Hot Milk by Deborah Levy

Hot MilkHot Milk by Deborah Levy
My rating: 4 of 5 stars

Hot Milk is a wild ride. Sometimes the richness of her writing is almost too much, like a cheesecake layered with caramel and chocolate but imaginative. The plot involves a young anthropology graduate, Sophie, fond of field studies, and her wheelchair-bound mother who drinks water "as if she had been asked to drink her own urine." They seek a medical cure for Rose at an unusual clinic in the Spanish beach town of Almería. Dr. Gómez runs the clinic with his daughter and he is as unpredictable as his dialog and passion for cats "We were talking about Wi-Fi," Gómez continued. 'I will tell you the answer to my riddle. I say "wee-fee" to rhyme with "Francis of Assisi." His mouth is black from eating pulpo sharing it with the felines.
A brief visit to Greece lets Sophie reconnect with her indifferent father and his child bride and new baby daughter. The author uses objects in every sentence to describe her characters and their relationships, lives, activities.
Levy's new memoir is next on my list.

"All summer, I had been moonwalking in the digital Milky Way. It's calm there. But I am not calm. My mind is like the edge of motorways where foxes eat the owls at night. In the starfields, with their faintly glowing paths running across the screen, I have been making footprints in the dust and glitter of the virtual universe. It never occurred to me that, like the medusa, technology stares back and that is gaze might have petrified me, made me fearful to come down, down to Earth, where all the hard stuff happens, down to the check-out tills and the barcodes and the too many words for profit and the not enough words for pain."

More quotes:

"I had been entitled to free school meals at my school and Rose knew I was ashamed. She had made me soup in a flask most days before she left for work. I carried it in my heavy schoolbag while it leaked all over my homework. That flask of soup was a torment but it was proof to my mother that the wolf had not yet arrived [at the door]."

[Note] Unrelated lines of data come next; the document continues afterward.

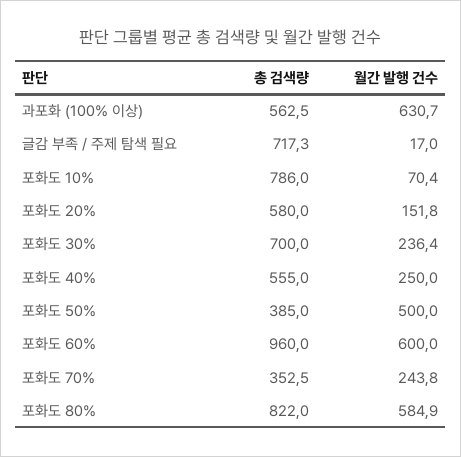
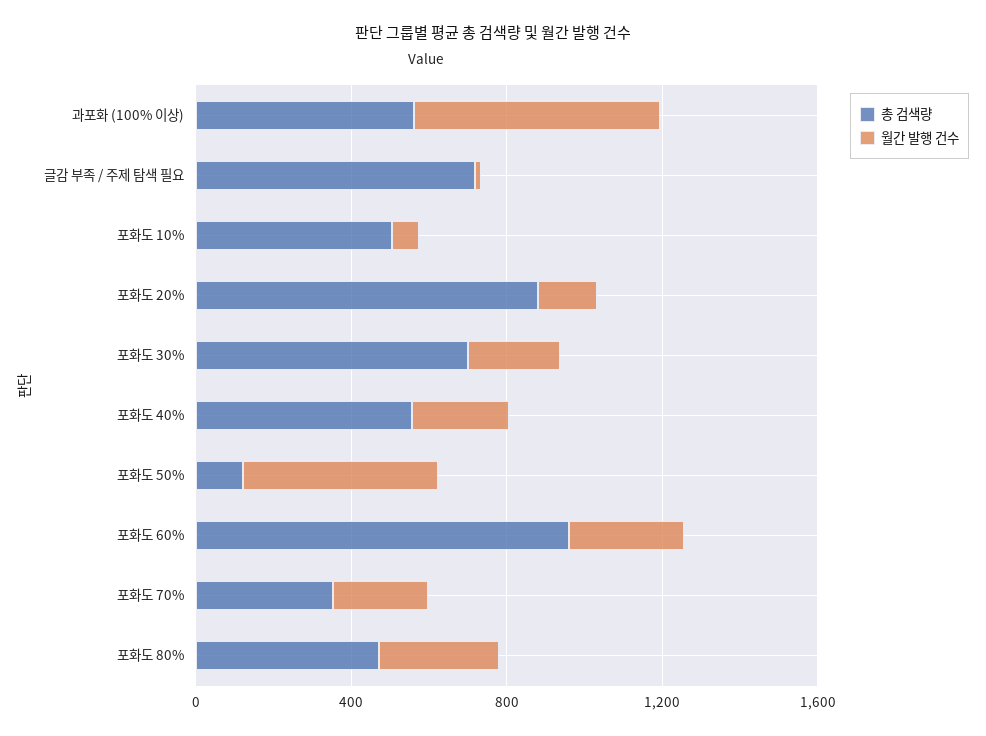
  {
    "총 검색량": {
      "과포화 (100% 이상)": 562.5,
      "글감 부족 / 주제 탐색 필요": 717.3,
-     "포화도 10%": 786,
+     "포화도 10%": 500,
-     "포화도 20%": 580,
+     "포화도 20%": 900,
      "포화도 30%": 700,
      "포화도 40%": 555,
-     "포화도 50%": 385,
+     "포화도 50%": 100,
      "포화도 60%": 960,
      "포화도 70%": 352.5,
-     "포화도 80%": 822
+     "포화도 80%": 500
    },
    "월간 발행 건수": {
      "과포화 (100% 이상)": 630.7,
      "글감 부족 / 주제 탐색 필요": 17,
      "포화도 10%": 70.4,
      "포화도 20%": 151.8,
      "포화도 30%": 236.4,
      "포화도 40%": 250,
      "포화도 50%": 500,
-     "포화도 60%": 600,
+     "포화도 60%": 300,
      "포화도 70%": 243.8,
-     "포화도 80%": 584.9
+     "포화도 80%": 300
    }
  }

"His hands were full because of the box of clothes, so he waggled one of his white espadrilles in my direction for emphasis."

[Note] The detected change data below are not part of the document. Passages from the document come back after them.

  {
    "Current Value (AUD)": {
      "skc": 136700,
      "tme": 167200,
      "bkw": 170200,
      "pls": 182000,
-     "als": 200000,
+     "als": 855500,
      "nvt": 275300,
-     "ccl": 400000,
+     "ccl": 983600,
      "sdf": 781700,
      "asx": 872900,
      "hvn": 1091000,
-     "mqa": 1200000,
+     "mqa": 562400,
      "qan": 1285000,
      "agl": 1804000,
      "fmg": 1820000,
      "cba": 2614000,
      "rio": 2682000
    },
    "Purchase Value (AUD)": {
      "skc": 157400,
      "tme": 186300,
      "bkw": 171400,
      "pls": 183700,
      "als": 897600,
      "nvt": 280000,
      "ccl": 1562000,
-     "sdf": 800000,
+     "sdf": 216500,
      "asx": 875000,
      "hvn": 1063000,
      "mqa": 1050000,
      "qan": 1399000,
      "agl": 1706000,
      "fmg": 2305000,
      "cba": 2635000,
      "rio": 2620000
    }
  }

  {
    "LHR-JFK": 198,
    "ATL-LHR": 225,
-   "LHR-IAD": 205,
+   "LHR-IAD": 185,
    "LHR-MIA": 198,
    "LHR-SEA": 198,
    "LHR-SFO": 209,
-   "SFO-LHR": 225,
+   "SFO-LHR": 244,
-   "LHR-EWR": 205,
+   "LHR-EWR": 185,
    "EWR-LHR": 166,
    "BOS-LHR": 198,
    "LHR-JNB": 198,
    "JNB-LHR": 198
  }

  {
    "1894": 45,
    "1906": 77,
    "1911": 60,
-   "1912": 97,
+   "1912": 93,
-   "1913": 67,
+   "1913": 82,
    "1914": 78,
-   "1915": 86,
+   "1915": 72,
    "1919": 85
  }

With Juan the medical tech who treats her jellyfish stings:
"I like how he is not in love with me.
I like how I am not in love with him.
I like the yellow flesh of the two tiny wild pineapples he bought in the market.
He is kissing my shoulder. He knows I am reading an email from Alexandra."

"Ingrid sat astride the Andalusian in her helmet and boots. High in the dizzying sky an eagle spread its wings and circled the horse. The delirium of the music thundered through my headphones as she galloped towards me. Her upper arms were muscled, her long hair braided, she gripped the horse with her thighs and the sea glittered below the mountains."